Page extract
--- START ---

Household wastewater first flows into the septic tank, where it should stay for at least a day. In the tank, heavy solids in the wastewater settle to the bottom, forming a sludge layer, while grease and light solids float to the top forming a layer of scum.
The sludge and scum remain in the tank where naturally occurring bacteria work to break them down. The bacteria cannot completely break down all of the sludge and scum, however, and this is why septic tanks need to be pumped periodically. The separated wastewater in the middle layer of the tank is pushed out into the drain field as more wastewater enters the septic tank from the house. If too much water is flushed into the septic tank in a short period, the wastewater flows out of the tank before it has had time to separate. This can happen on days when water use is unusually high (laundry day, for example), or more often if the septic tank is too small for the household's needs.
Wipes!!!! Even if it says flushable, they are not! And one of the major components of failing systems.

--- END ---

Extracted entries
--- START ---

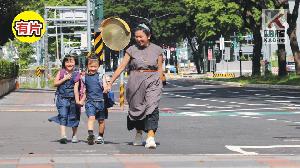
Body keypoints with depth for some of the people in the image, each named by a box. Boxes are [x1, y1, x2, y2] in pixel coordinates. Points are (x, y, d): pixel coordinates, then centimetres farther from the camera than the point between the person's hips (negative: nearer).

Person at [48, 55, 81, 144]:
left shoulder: (77, 74, 6)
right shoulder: (61, 72, 6)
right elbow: (55, 83, 0)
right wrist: (64, 79, -11)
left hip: (73, 98, 1)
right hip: (62, 97, -1)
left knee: (74, 117, 10)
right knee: (63, 116, -14)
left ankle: (74, 135, 27)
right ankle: (63, 135, -22)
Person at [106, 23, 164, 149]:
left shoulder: (157, 50, 6)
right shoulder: (132, 50, 5)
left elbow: (160, 69, 9)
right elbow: (122, 66, 3)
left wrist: (159, 85, 1)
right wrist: (110, 83, -1)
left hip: (152, 82, -1)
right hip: (135, 82, 1)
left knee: (152, 108, -16)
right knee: (136, 108, 7)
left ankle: (150, 137, -24)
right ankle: (138, 134, 29)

--- END ---

Problem 1
Translate this sentence from the passage on septic tanks into Spanish: "The sludge and scum remain in the tank where naturally occurring bacteria work to break them down."
Problem 2
Go on with the passage on septic tanks, picking up after its last line.

Your response 1
El lodo y la espuma permanecen en el tanque, donde las bacterias presentes de forma natural trabajan para descomponerlos.

Your response 2
Medicine. Changes the biological breakdown in the septic tank that is needed.
Feminine products. Use the garbage
Oil or grease from cooking. Wipe pots and pans before washing.
Beware of additives for septic tanks. Your septic tank should be pumped every 3 – 7 years, depending on usage. Your septic drain field is only for the liquids that naturally separate from the solids. If you break down the solids in the tank to go into your drain field, you could kill the drain field! Replacement is expensive.
If you have a garbage disposal, you will need to pump your system more often than without one.
So…. Remember the 3 P's What can go into a septic tank? Pee Poop Paper
Just because you can flush it, doesn’t mean you should.